#### TASK DETAILS:
Convert the data below, from its first line up to and including the line containing "As read: 1h35", into a JSON list of strings, with one string per line and blank lines omitted.

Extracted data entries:

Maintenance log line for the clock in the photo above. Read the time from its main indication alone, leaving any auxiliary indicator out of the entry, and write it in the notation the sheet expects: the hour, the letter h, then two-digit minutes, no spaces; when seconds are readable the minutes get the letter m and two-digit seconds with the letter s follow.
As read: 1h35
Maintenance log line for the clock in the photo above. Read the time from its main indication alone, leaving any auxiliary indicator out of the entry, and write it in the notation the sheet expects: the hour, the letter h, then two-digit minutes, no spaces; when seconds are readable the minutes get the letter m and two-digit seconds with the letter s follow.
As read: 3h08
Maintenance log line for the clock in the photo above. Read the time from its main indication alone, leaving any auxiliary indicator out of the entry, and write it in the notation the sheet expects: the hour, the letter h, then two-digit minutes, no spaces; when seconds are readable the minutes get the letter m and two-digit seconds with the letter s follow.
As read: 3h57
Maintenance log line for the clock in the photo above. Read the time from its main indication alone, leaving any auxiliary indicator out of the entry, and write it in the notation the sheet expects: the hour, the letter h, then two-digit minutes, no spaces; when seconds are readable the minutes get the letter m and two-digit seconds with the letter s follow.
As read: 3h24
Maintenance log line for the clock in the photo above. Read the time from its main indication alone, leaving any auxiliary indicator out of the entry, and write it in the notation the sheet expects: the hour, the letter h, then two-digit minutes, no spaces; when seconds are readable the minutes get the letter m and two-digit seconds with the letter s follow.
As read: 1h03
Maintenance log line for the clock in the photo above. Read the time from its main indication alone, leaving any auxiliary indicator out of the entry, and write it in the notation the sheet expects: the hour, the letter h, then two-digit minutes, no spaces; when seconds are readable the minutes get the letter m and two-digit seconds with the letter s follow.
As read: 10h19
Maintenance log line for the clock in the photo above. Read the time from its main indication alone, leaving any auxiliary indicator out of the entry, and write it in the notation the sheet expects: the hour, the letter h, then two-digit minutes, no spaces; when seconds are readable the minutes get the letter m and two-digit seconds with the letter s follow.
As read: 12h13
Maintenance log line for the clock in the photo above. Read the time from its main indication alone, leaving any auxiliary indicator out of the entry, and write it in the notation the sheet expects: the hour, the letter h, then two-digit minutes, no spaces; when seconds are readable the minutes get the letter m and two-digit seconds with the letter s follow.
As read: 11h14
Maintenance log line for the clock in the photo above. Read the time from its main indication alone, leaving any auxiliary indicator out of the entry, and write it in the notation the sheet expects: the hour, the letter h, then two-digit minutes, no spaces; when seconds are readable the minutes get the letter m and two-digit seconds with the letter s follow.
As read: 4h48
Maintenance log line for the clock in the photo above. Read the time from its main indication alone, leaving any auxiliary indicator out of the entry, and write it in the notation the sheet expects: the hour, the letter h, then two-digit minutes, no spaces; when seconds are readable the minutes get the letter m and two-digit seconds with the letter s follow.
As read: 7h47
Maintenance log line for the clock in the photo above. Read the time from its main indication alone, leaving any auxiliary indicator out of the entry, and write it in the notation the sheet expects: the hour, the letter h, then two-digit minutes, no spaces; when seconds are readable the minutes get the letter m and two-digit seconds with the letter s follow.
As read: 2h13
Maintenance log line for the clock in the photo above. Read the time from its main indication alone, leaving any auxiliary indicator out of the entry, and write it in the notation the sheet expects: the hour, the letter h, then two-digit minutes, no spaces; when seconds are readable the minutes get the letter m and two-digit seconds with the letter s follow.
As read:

#### TASK OUTPUT:
[
  "Maintenance log line for the clock in the photo above. Read the time from its main indication alone, leaving any auxiliary indicator out of the entry, and write it in the notation the sheet expects: the hour, the letter h, then two-digit minutes, no spaces; when seconds are readable the minutes get the letter m and two-digit seconds with the letter s follow.",
  "As read: 1h35"
]